At a nontoxic growth inhibitory concentration benzyloxyacyclouridine (BAU), a potent and specific inhibitor of uridine phosphorylase (UrdPase), enhanced 5-fluorouracil (5-FU) cytotoxic activity against human prostate cancer PC-3 and DU-145 cell lines. The BAU/5-FU combination exhibited greater antitumor activity in vivo using PC-3 human xenografts compared to 5-FU alone, with no associated increase in animal host toxicity. The mechanism(s) responsible for the enhanced in vitro and in vivo activity of this combination may involve enhanced formation of the 5-FU nucleotide metabolites FdUMP, FdUTP, and FUTP resulting in enhanced inhibition of thymidylate synthase (TS) and increased incorporation of fluoropyrimidine metabolites into tumoral RNA and DNA.

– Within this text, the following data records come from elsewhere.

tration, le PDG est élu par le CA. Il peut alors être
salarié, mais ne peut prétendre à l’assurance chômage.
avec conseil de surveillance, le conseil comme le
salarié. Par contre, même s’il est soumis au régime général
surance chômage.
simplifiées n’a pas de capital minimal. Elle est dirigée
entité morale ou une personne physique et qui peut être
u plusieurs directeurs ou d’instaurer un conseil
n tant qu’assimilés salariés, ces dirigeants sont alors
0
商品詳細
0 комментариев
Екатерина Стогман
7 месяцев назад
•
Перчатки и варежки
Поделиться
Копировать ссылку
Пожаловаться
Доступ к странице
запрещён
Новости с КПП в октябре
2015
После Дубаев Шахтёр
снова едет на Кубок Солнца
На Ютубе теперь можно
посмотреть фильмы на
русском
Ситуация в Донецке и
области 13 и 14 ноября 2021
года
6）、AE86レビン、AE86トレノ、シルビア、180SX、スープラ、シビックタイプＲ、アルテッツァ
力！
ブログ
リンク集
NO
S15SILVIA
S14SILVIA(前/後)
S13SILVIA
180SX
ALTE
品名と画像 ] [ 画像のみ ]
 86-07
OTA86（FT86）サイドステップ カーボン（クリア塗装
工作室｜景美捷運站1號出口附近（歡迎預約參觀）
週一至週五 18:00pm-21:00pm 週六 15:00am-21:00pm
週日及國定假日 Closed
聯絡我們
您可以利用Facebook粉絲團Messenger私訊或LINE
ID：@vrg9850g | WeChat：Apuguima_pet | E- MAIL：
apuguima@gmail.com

在无毒生长抑制浓度下,苄氧基阿糖胞苷(BAU)是一种有效的尿苷磷酸化酶(UrdPase)特异性抑制剂,可增强5-氟尿嘧啶(5-FU)对人前列腺癌PC-3和DU-145细胞系的细胞毒性活性。与单独使用5-FU相比,BAU/5-FU组合在使用PC-3人异种移植瘤的体内实验中表现出更大的抗肿瘤活性,且动物宿主毒性没有相应增加。这种组合在体外和体内活性增强的机制可能涉及5-FU核苷酸代谢产物FdUMP、FdUTP和FUTP的形成增加,从而增强对胸苷酸合成酶(TS)的抑制,并增加氟嘧啶代谢产物掺入肿瘤RNA和DNA。